Why is the Pareto Principle important in business and decision making?

This principle can be a real eye opener when showed to decision makers, as it often identifies and helps them resolve hidden problems in their organisations, leading to gains not only in profitability but also in productivity. Nonetheless, we should bear in mind that while the principle can be used to identify the “root causes of problems”, this ratio is merely a convenient rule of thumb and is not nor should it be considered immutable law of nature.

 

How do I execute it in Tableau?

I will be using the Tableaus’ Sample Superstore data source, so you can seamlessly follow along all the steps.

The first thing we have to think is what percentage of customers (% of ‘causes’) represent 80% of total sales (outcome) and secondly, what percentage of total sales (outcome) is represented by 20% of customers (‘cause’).

The ‘Pareto chart’ will then assist us to easily identify the answers to the previous questions.

On our questions, we can already identify what the dimensions and measures we will use to create our chart:

Dimension – Customer Name

Measure – Sales

 

Step 1 – Open a new workbook and connect to the Superstore sample.

Step 2 – Drag the following fields to the view:

  • From the Dimensions pane, under the Customer group, drag the Category (Customer Name) to the Columns shelf.
  • From the Measures pane, drag Sales to the Rows shelf.

1

Step 3 – Sort your dimension by total sum of sales, in descending order

 

Step 4 – On the tool bar select ‘Entire view’ (squashing everything into your view)

2

 

Step 5 – Right click on the measure pill (green pill – SUM Sales) that is on the rows shelf and add a table calculation.

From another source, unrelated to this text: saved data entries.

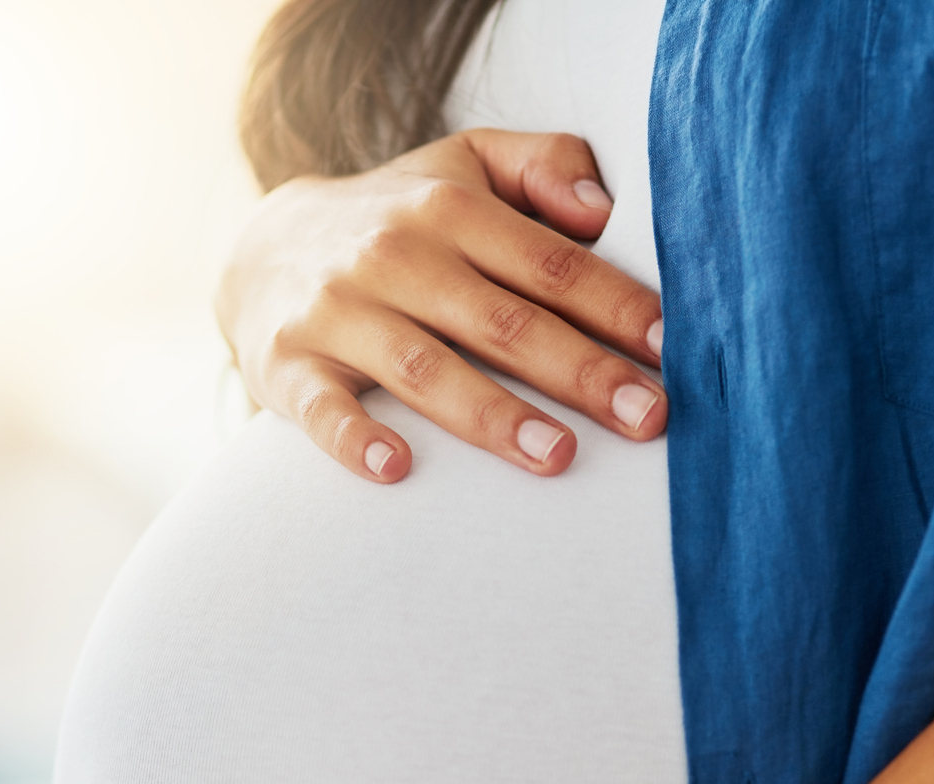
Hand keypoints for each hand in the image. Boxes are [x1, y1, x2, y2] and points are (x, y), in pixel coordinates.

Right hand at [217, 129, 667, 482]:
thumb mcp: (465, 166)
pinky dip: (356, 438)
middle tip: (648, 418)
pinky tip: (396, 469)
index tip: (669, 348)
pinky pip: (323, 409)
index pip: (549, 262)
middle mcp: (395, 255)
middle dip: (581, 371)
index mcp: (450, 207)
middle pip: (503, 321)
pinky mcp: (289, 366)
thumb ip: (541, 166)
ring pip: (426, 369)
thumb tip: (603, 207)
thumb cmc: (400, 219)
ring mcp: (339, 313)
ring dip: (494, 416)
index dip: (614, 305)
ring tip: (559, 457)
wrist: (264, 248)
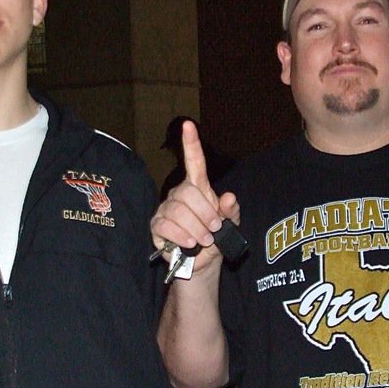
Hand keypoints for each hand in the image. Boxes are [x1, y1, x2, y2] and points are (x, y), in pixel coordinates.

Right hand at [150, 121, 239, 273]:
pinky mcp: (157, 226)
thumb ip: (231, 210)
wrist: (203, 262)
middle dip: (205, 213)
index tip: (188, 125)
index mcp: (197, 188)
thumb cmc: (216, 238)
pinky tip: (189, 243)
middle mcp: (179, 194)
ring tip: (203, 240)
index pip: (194, 162)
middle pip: (188, 193)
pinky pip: (166, 226)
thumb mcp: (230, 225)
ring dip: (195, 227)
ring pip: (178, 211)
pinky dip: (181, 236)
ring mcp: (166, 209)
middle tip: (214, 229)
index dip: (191, 143)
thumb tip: (229, 197)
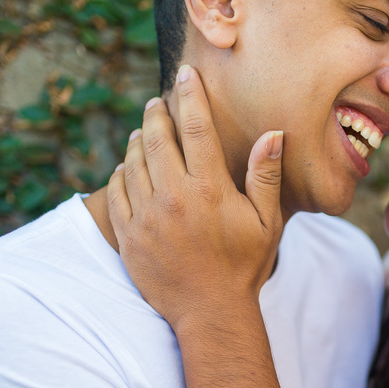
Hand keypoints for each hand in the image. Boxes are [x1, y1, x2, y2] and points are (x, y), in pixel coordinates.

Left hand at [106, 64, 283, 332]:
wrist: (209, 313)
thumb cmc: (244, 267)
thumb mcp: (266, 222)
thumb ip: (266, 176)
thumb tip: (273, 133)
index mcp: (209, 189)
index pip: (197, 128)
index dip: (190, 95)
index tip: (185, 74)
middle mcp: (174, 198)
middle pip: (157, 137)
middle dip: (156, 112)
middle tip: (156, 101)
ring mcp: (146, 217)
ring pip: (133, 162)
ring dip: (137, 140)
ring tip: (144, 131)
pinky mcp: (128, 236)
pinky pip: (115, 192)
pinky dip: (120, 174)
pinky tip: (127, 168)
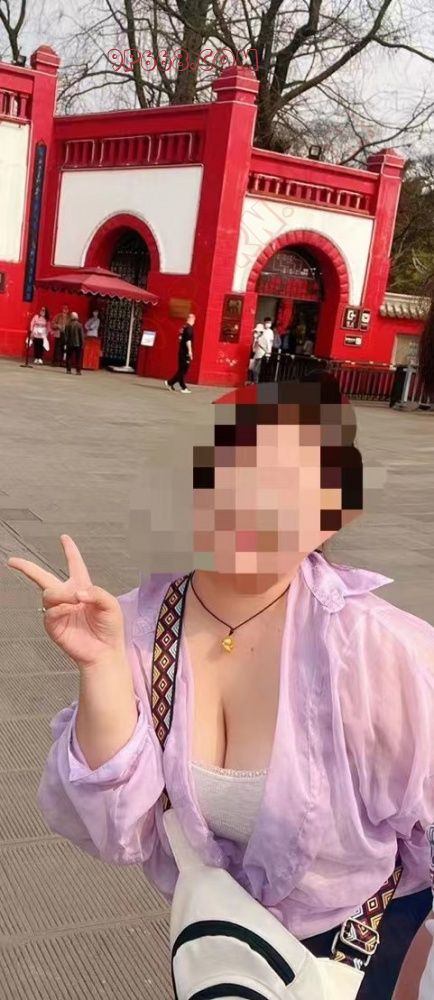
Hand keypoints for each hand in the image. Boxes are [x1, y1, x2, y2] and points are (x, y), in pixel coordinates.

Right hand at [8, 535, 124, 668]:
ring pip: (49, 593)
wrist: (104, 651)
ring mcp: (58, 610)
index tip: (64, 538)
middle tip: (12, 561)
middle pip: (43, 577)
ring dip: (62, 594)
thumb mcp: (110, 605)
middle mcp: (68, 597)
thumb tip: (76, 592)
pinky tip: (70, 610)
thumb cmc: (110, 628)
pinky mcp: (53, 625)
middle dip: (26, 568)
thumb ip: (96, 593)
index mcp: (83, 587)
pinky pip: (50, 611)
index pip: (75, 564)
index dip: (70, 550)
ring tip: (76, 601)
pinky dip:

  1. Calculation type: ‘Running Total’
  2. Summarise values using: ‘Sum’
  3. Running along: ‘Customer Name’ ( your dimension)
  4. Select ‘Perform a secondary calculation on the result’
  5. Secondary Type: ‘Percent of Total’
  6. Summarise the values from: ‘Customer Name’ (or your dimension)

3

Step 6 – Duplicate your sorted dimension pill and place it on the ‘detail shelf’ on the marks card. You can do this by clicking on the dimension pill (blue pill – customer name), holding control key down and dragging the ‘duplicated pill’ to the Detail shelf.4

Step 7 – Change your pill on the ‘columns shelf’ to a count distinct of the dimension. Firstly you will have to right click on the Dimension pill (Customer Name) and from the drop down menu choose measure and then select count distinct.

Step 8 – Perform an identical table calculation to the previous one, but now on your dimension pill:

  1. Calculation type: ‘Running Total’
  2. Summarise values using: ‘Sum’
  3. Running along: ‘Customer Name’ (or your dimension)
  4. Select ‘Perform a secondary calculation on the result’
  5. Secondary Type: ‘Percent of Total’
  6. Summarise the values from: ‘Customer Name’ (or your dimension)

 

Step 9 – Change the mark type on the mark type shelf, to either bars or area, depending on your preference.

Step 10 – On the ‘Analytics Pane’ drag a constant line onto the x axis, right click on the line and click edit, choose a constant value 0.2 (20%)  and the none option on the label. Repeat this for the y axis but set the constant value axis to 0.8 (80%).5

  • The Pareto chart is now complete. By adding the reference lines you can assist the user in how to read the chart. In case you want to make it clearer, you can duplicate the Dimension pill (customer name) form the columns shelf and drag it to the colour ‘shelf’.
  • On the colour legend, you can then choose a diverging colour palette, click on the advanced option and choose the centre at 0.2 (20%).

7

How to read the Pareto Chart?

 

When the two reference lines cross, that means that the ‘causes’ (in our case customers) placed to the left of the vertical reference line (20%) are ‘responsible’ for the 80% of the ‘outcomes’ (sales). In order words:

To the left of the 20% reference line – the ‘vital few’ causes (customers that are responsible for the 80% of the sales). To the right to the 20% reference line – the ‘trivial many’ (other customers)

In our example we can see that 20% of the customers are only responsible for 48% of sales. There isn’t an evident 80/20 rationale.

final

I hope this blog was of help to you and you have as much fun as I when building your ‘Pareto chart’.